NewAge’s combined plan, statement hearing moved to Feb. 24

By Sarah Lizee

Olympia, Wash., Feb. 8 – NewAge, Inc.’s combined hearing on confirmation of its third amended Chapter 11 plan of liquidation and final approval of its disclosure statement was moved to Feb. 24 from Feb. 8, according to a notice filed with the U.S. Bankruptcy Court for the District of Delaware.

According to the plan, the assets that will be used for distributions to creditors consist of a liquidation trust with an initial principal amount of at least $1.5 million; causes of action against some of the debtors’ officers and directors in the Kwikclick lawsuit, which are being assigned to the liquidation trust, and of which there may or may not be up to $35 million of director & officer insurance coverage available; all other causes of action; and any remaining cash on hand.

The debtors anticipate that there will be about $1.5 million of net distributable assets to the liquidation trust, in addition to claim recoveries, which amounts are currently undetermined.

Under the plan, other secured claims are unimpaired.
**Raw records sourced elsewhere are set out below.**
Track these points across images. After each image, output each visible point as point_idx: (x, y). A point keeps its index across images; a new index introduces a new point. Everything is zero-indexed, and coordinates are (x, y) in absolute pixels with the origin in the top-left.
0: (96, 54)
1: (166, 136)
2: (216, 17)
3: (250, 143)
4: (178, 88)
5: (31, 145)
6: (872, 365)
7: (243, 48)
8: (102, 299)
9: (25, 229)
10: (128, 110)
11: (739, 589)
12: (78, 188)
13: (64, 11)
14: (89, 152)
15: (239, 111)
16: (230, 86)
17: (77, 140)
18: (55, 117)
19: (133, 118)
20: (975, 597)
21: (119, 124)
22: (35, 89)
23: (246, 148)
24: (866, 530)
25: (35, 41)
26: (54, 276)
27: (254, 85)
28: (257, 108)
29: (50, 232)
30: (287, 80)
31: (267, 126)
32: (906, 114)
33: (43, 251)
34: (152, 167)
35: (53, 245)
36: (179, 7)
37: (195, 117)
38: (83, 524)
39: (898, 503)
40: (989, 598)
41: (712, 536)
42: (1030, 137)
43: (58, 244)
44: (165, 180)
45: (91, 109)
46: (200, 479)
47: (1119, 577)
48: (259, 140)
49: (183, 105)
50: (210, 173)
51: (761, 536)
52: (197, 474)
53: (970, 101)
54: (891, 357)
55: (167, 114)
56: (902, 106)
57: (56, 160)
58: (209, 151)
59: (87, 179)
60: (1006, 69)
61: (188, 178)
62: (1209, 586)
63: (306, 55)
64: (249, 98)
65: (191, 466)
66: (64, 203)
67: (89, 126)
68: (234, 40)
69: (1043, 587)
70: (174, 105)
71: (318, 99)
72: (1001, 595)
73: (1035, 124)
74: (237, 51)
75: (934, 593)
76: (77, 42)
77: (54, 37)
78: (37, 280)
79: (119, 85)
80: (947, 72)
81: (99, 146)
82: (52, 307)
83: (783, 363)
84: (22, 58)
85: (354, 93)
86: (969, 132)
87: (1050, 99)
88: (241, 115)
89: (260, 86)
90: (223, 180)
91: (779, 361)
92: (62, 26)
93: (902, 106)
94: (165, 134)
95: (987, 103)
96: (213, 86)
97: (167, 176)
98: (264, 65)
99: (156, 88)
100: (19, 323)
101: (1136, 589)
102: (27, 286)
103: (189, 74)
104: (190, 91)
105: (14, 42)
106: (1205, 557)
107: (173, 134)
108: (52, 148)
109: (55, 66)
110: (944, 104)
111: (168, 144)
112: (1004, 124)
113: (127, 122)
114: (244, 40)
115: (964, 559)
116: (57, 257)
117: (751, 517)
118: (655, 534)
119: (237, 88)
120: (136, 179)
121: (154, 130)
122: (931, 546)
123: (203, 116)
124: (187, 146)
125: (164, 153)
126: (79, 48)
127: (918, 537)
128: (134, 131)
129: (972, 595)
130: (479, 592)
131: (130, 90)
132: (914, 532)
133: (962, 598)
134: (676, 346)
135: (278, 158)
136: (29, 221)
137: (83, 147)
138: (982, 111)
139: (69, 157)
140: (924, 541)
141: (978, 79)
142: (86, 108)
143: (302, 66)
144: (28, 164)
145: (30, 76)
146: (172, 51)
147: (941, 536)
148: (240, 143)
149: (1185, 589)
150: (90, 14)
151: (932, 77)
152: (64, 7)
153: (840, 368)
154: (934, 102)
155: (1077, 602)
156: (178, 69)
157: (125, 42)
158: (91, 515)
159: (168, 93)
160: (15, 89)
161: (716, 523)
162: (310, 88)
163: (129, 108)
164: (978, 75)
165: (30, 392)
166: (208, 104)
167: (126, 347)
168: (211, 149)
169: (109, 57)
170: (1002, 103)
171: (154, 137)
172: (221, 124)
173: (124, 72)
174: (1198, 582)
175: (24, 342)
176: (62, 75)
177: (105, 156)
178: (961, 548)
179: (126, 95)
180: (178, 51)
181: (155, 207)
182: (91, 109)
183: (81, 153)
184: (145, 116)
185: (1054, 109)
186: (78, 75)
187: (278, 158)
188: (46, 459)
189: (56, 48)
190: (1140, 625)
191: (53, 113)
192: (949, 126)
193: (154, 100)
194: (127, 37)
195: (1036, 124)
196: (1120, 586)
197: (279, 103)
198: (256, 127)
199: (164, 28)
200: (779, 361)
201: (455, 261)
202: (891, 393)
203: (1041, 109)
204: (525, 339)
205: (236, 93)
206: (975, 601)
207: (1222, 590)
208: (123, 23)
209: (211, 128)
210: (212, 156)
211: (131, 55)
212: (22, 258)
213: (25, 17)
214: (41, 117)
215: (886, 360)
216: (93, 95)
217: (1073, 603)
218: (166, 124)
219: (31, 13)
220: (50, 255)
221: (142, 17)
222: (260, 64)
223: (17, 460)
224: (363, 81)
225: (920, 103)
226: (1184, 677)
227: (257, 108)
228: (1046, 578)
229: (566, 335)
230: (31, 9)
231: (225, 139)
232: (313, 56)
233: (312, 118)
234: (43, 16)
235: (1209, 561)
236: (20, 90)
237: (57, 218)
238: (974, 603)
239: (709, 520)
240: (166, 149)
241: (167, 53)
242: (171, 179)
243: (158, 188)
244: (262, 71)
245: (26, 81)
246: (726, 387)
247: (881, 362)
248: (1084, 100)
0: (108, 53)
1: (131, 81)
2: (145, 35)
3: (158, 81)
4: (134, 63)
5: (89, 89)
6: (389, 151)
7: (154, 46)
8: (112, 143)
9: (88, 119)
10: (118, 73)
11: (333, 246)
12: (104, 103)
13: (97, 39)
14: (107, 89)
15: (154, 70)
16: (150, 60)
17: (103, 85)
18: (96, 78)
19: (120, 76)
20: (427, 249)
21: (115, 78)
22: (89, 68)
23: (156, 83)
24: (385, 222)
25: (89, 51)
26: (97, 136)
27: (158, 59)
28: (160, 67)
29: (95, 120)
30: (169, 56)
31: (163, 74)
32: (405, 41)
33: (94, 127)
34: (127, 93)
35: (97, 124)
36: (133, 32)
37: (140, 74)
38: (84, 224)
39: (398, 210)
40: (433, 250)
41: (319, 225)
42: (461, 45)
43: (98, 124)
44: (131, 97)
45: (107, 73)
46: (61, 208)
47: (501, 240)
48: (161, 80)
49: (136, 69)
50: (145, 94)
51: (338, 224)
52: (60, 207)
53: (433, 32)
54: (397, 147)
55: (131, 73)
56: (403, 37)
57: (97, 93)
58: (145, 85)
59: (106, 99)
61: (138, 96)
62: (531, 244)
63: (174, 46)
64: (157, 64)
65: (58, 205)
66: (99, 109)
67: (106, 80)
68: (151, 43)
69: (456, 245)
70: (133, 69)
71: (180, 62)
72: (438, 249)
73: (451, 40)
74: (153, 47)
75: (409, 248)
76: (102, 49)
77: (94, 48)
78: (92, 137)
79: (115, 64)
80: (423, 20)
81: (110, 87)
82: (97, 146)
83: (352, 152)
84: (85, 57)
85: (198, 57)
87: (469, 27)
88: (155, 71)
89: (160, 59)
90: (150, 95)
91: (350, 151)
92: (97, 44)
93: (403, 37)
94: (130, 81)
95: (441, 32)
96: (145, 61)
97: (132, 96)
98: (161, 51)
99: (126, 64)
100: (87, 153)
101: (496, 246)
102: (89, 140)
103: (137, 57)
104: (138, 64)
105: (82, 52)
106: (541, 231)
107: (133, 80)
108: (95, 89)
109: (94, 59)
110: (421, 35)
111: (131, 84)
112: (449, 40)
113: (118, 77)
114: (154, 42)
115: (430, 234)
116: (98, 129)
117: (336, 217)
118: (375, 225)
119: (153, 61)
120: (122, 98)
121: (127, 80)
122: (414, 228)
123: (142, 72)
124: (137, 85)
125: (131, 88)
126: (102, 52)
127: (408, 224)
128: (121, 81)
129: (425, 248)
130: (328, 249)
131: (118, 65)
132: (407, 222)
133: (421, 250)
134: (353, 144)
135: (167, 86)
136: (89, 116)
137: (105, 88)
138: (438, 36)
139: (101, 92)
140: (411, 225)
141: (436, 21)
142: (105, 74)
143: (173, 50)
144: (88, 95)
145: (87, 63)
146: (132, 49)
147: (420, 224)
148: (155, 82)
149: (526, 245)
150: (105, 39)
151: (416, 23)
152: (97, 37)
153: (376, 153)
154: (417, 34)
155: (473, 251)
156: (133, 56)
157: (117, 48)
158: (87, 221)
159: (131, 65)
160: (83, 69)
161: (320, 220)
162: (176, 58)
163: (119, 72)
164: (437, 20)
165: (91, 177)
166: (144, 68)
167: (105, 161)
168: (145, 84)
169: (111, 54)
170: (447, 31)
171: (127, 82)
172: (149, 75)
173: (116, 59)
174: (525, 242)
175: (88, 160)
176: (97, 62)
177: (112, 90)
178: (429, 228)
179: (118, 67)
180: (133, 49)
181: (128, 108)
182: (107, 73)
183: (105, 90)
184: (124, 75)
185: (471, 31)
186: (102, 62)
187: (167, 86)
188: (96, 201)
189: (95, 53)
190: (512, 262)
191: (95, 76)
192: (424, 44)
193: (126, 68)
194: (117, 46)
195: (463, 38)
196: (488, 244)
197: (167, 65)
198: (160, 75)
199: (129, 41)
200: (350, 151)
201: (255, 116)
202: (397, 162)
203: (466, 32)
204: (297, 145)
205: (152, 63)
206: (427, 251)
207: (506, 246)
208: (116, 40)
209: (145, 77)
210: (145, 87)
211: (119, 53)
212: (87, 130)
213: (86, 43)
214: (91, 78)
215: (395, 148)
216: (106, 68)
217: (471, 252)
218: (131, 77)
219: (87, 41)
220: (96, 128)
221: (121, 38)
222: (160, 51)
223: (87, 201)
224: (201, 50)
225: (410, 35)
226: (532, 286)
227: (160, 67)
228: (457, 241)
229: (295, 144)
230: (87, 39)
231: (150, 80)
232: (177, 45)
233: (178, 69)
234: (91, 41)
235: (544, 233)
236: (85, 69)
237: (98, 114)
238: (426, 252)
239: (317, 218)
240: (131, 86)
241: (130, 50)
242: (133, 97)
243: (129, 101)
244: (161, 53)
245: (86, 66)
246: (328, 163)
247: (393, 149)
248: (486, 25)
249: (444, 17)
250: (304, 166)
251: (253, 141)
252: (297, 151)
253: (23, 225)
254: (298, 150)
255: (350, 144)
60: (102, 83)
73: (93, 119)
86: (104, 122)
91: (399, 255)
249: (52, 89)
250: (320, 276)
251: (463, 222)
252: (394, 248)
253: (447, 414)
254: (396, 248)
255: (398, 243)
Holders of class 2 general unsecured claims (estimated at $279,142 against NewAge, $14,808,711 against Morinda and $942,263 against Ariix) will receive their pro rata share of an interest in the liquidation trust.

Holders of general unsecured claims can opt to reduce their claims to the convenience claim threshold in order to participate in class 3 below, but by doing so they will be barred and will have waived their right to receive a distribution for the waived amount.

Holders of class 3 general unsecured claims (the administrative convenience class with a $249,710 total of claims from the three cases) will receive a distribution equal to 50% of their allowed claims unless the amount deposited into the GUC administrative convenience account is not enough to allow for this percentage distribution, in which case holders will receive their pro rata share, which will be less than 50% of their claims.

Holders of subordinated claims will receive their pro rata share of an interest in the liquidation trust assets that is subordinated to the holders of class 2 and will only receive a distribution after class 2 is paid in full.

Intercompany claims and interests will be canceled.

Holders of equity interests will receive a pro rata share of an interest in the liquidation trust that is subordinated to class 2 and subordinated claims, and will only receive a distribution until those classes are paid in full.

The Midvale, Utah-based direct-to-consumer organic and healthy products company filed bankruptcy on Aug. 30 under Chapter 11 case number 22-10819.